=== Work task ===
Count the lines in the data below that contain the word "this". Reply with the number alone.

**** Record excerpts ****

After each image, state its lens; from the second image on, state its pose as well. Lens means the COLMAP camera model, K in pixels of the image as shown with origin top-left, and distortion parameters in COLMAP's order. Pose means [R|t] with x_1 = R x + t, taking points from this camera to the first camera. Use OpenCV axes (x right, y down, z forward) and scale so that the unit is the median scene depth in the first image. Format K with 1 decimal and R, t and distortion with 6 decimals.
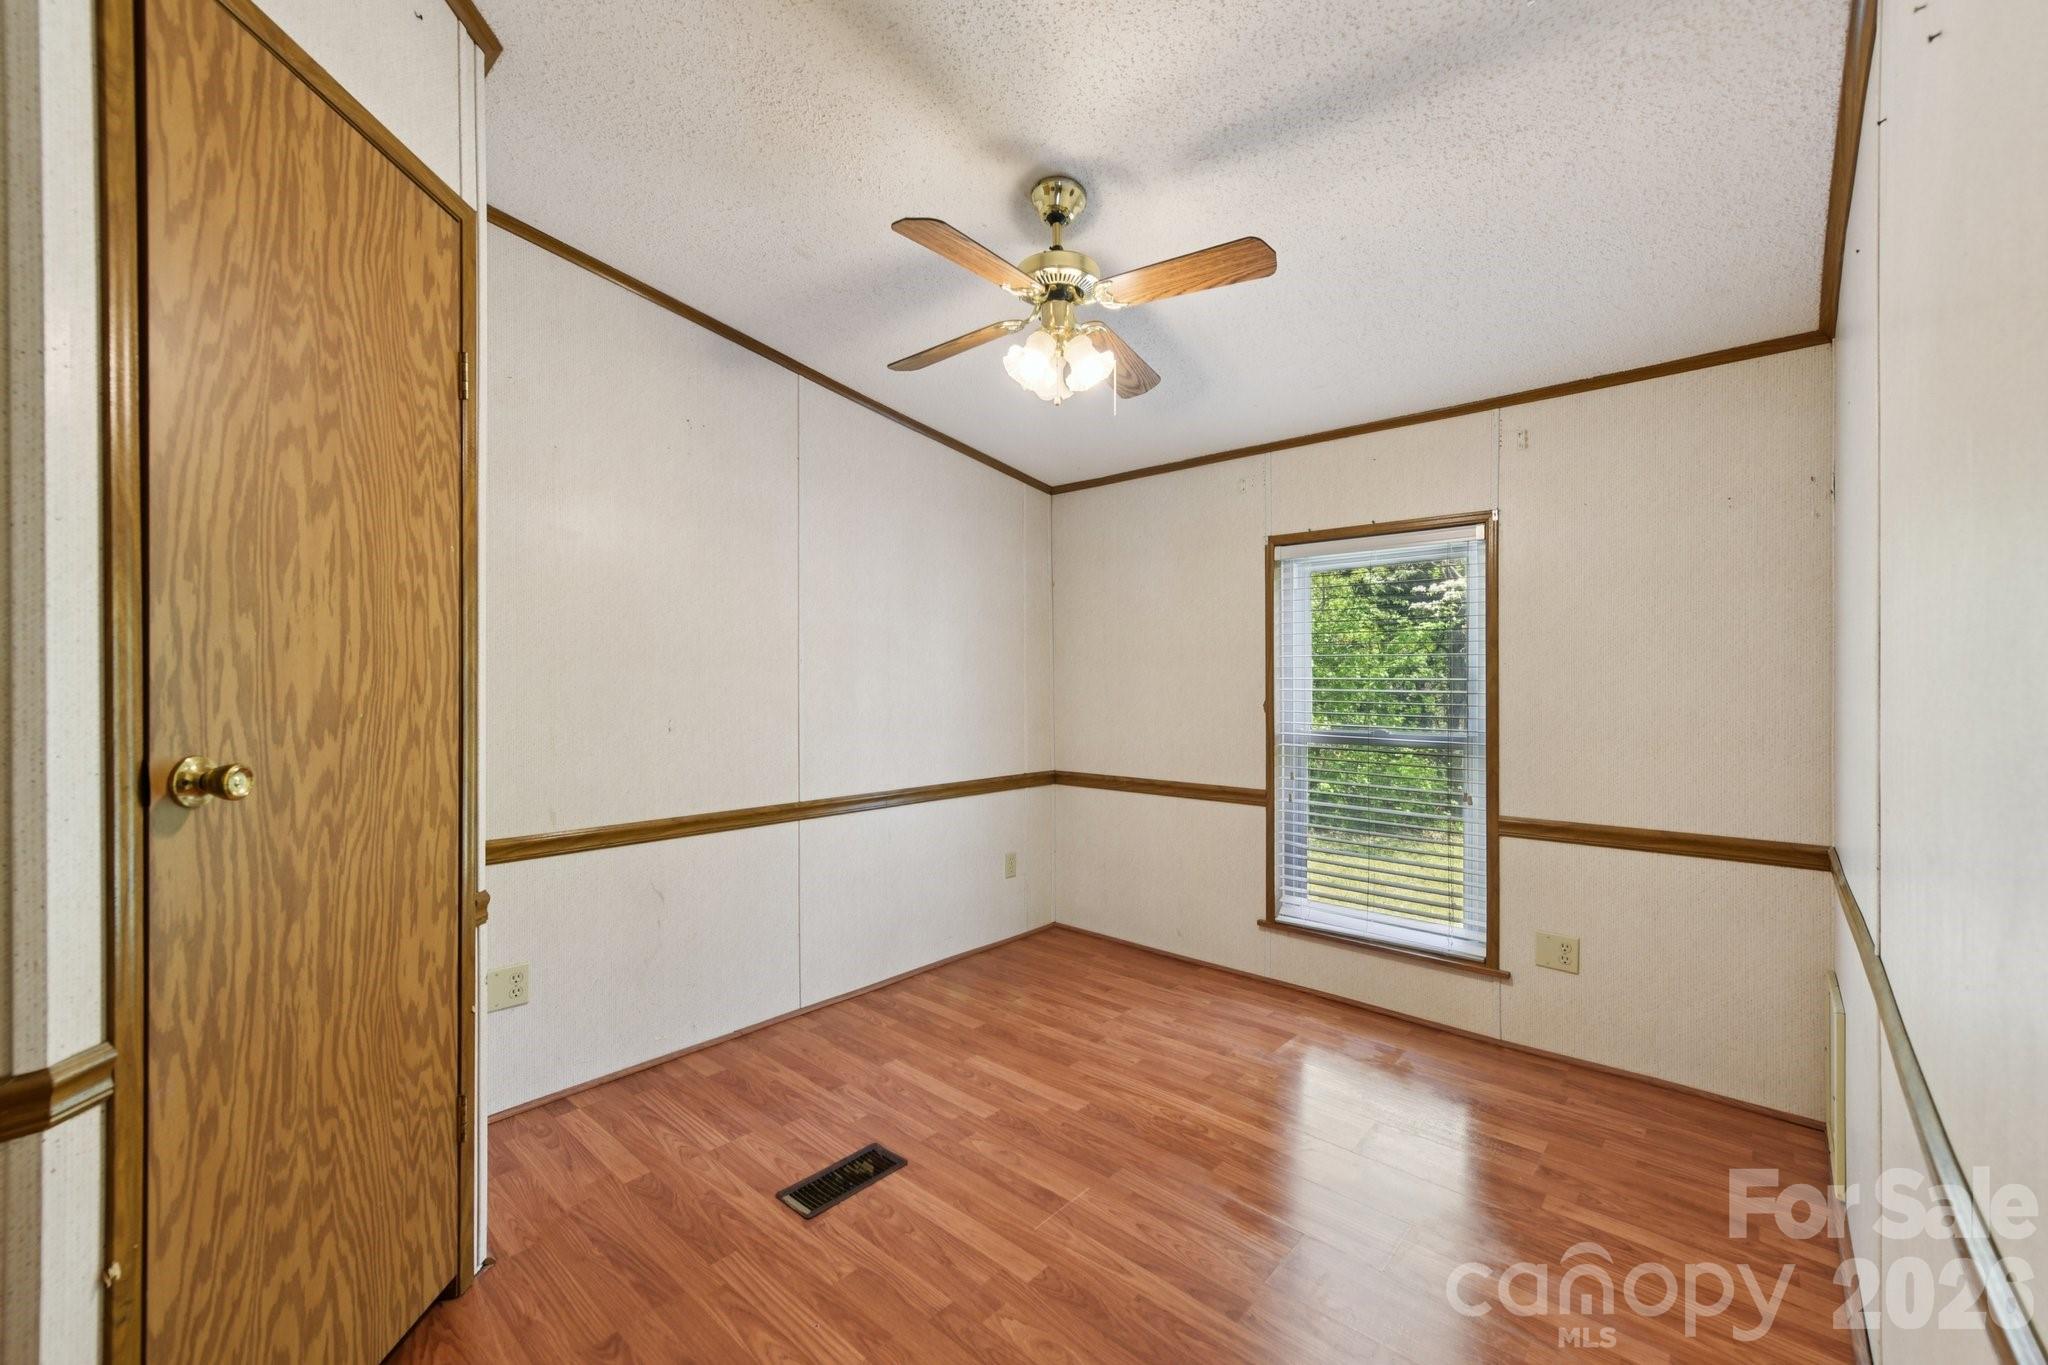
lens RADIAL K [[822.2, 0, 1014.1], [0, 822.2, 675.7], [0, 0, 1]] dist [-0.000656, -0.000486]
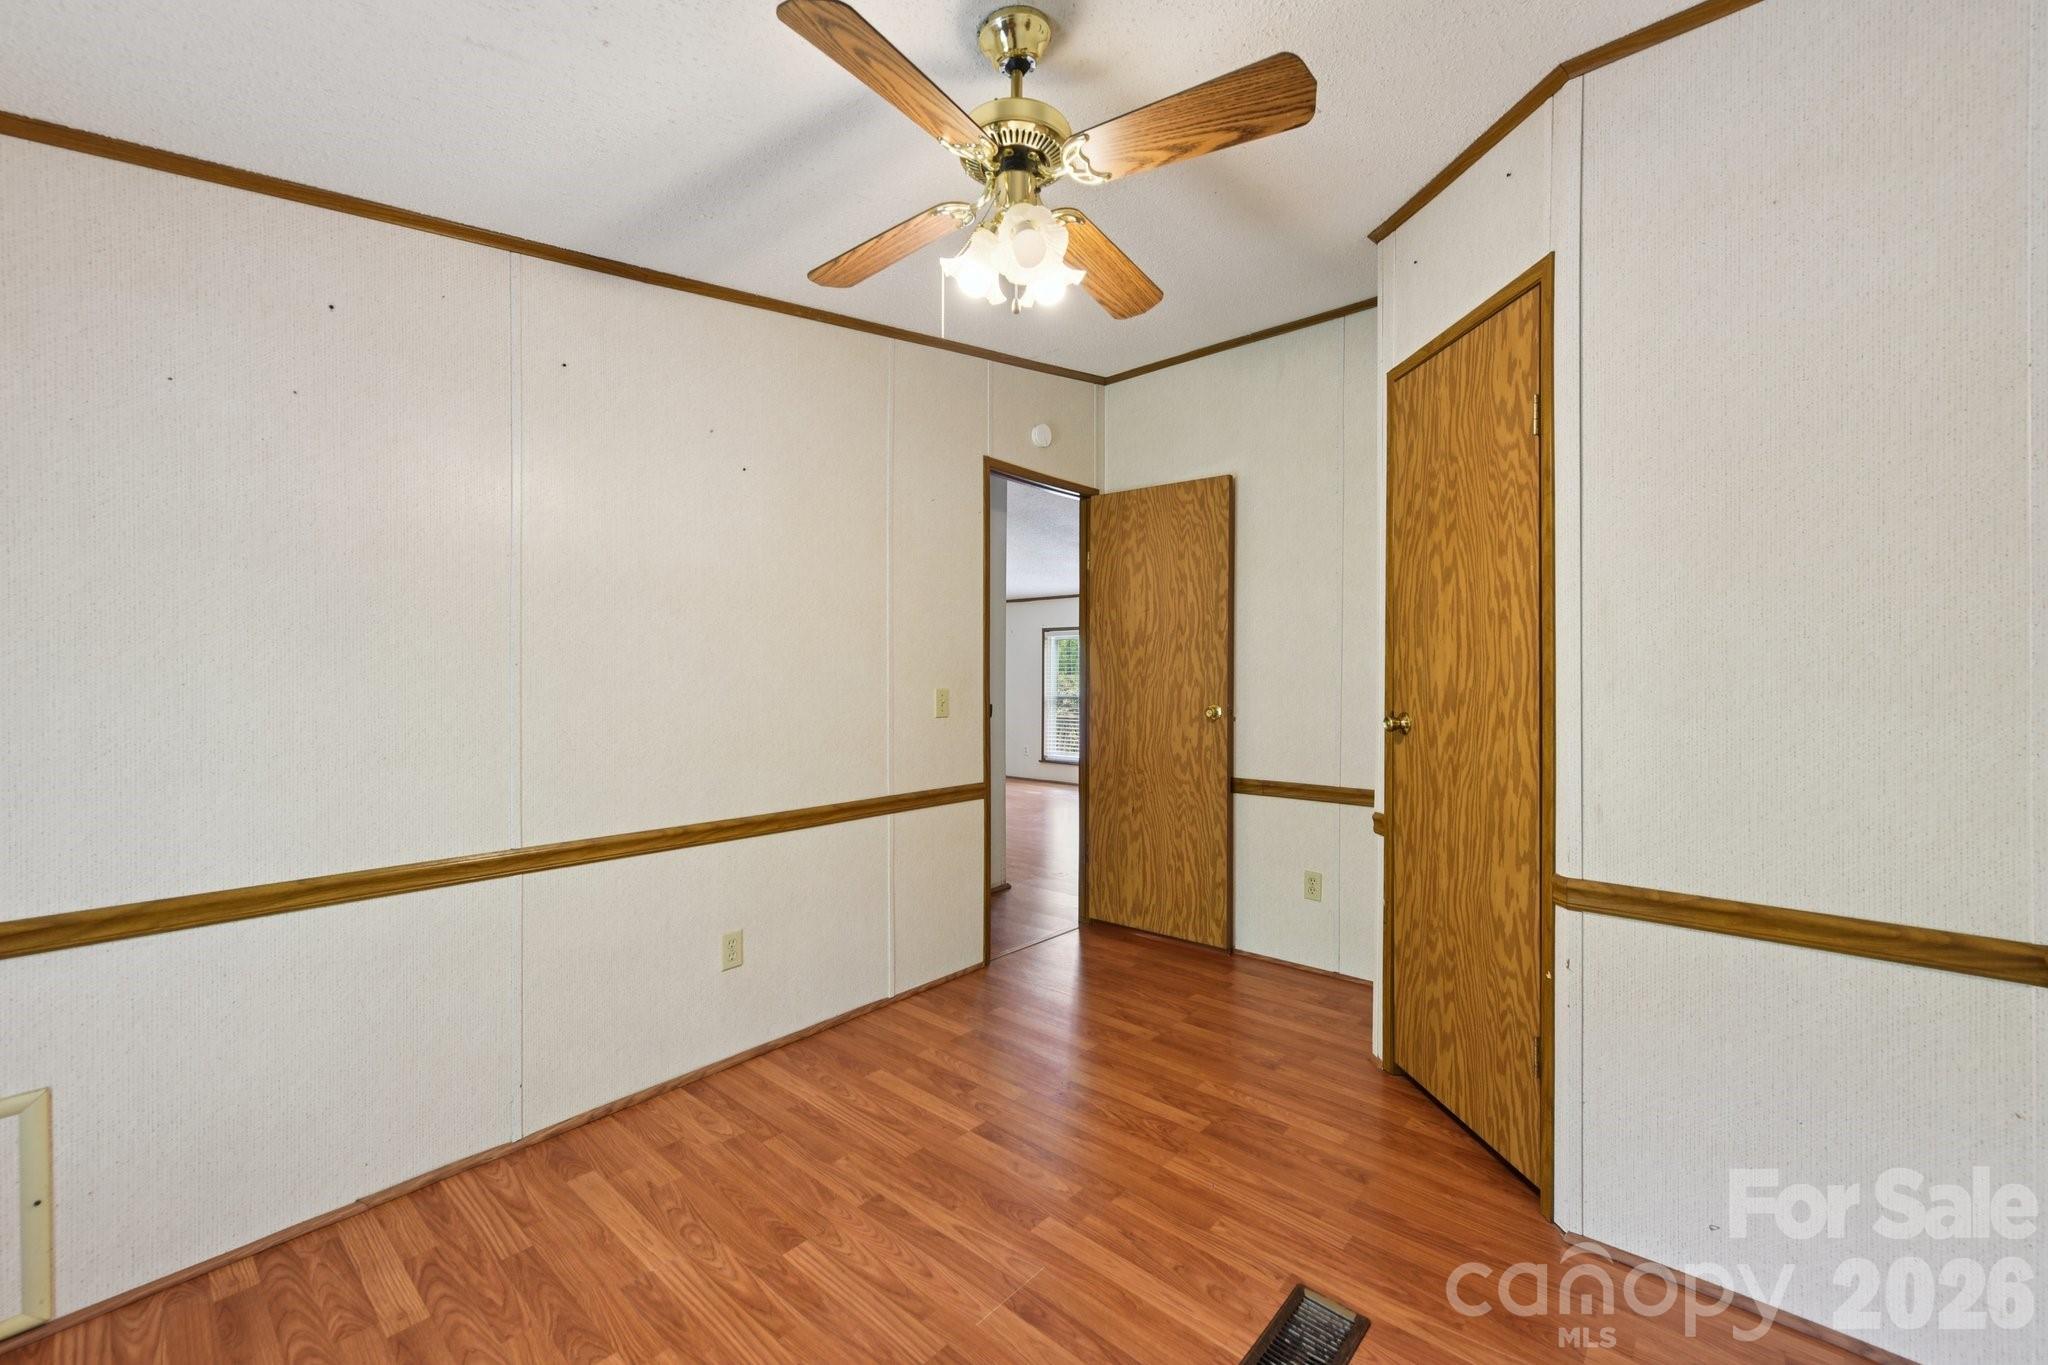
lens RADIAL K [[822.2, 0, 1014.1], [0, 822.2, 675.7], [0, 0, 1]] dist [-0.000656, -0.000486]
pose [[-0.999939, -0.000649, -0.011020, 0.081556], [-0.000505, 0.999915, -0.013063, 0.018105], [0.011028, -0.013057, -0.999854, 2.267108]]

****
**** Record excerpts ****

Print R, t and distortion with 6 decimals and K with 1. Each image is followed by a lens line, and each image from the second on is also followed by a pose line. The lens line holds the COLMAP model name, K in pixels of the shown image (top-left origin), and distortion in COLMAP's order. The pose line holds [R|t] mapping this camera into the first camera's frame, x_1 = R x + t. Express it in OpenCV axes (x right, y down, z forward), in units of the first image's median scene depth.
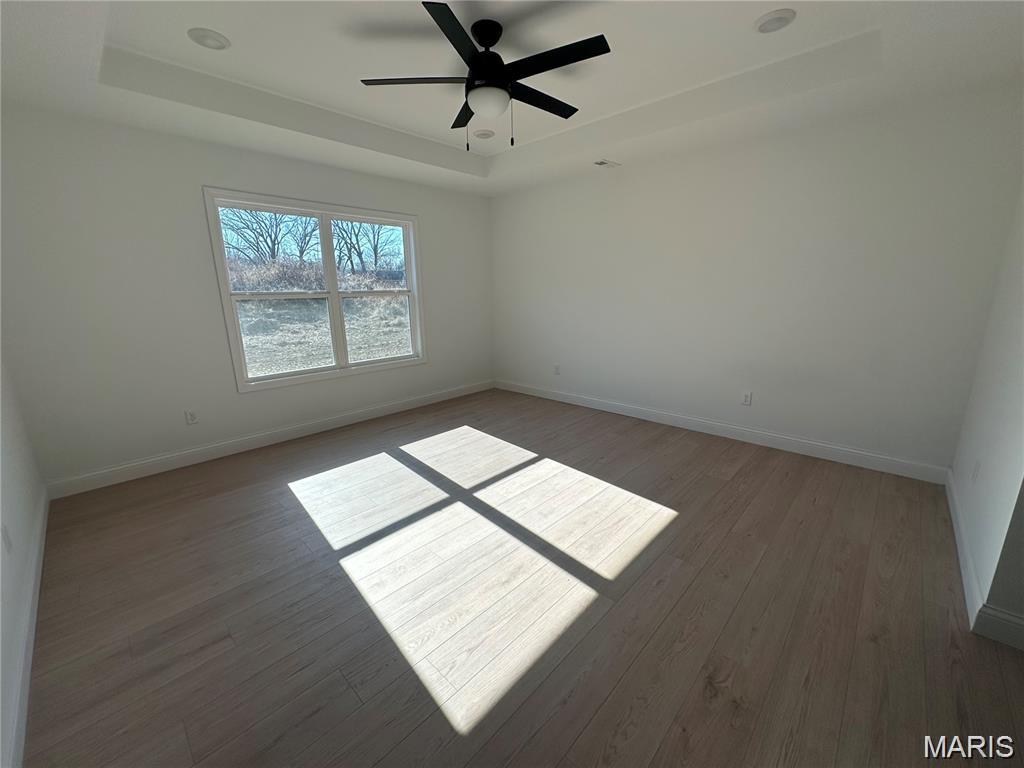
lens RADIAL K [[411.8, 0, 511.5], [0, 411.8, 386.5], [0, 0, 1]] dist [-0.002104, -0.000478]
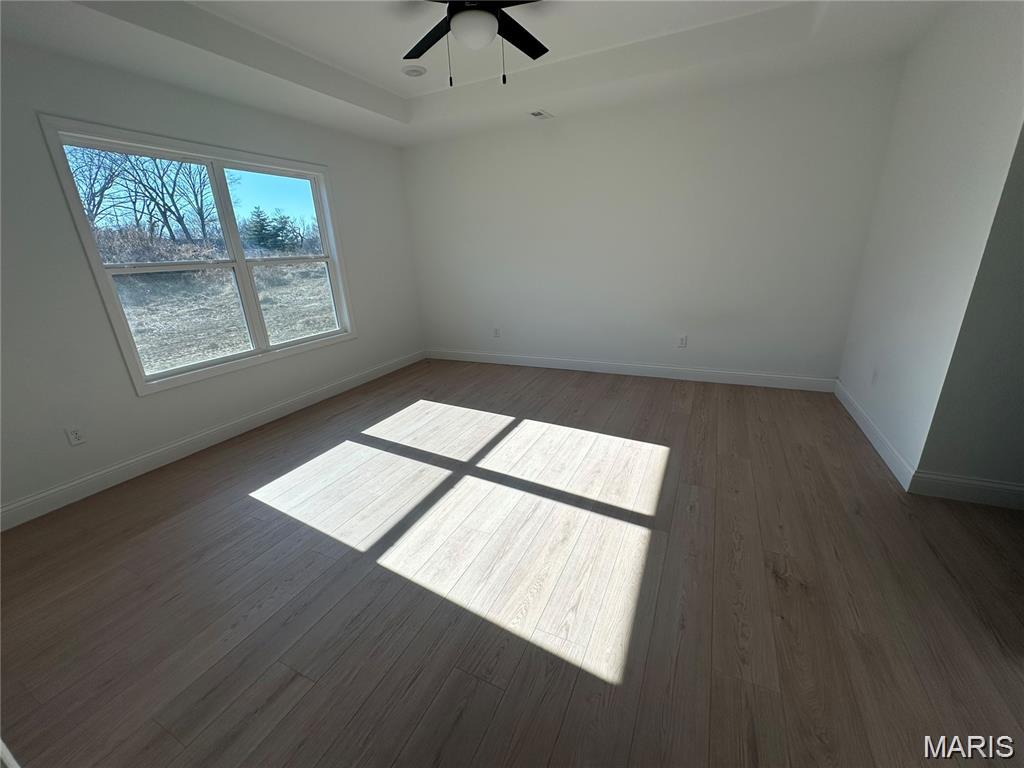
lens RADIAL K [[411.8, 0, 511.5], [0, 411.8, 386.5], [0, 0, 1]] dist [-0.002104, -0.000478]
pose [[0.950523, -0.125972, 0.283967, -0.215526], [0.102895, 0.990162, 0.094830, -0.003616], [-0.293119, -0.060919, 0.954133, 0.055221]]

****

=== Task response ===
2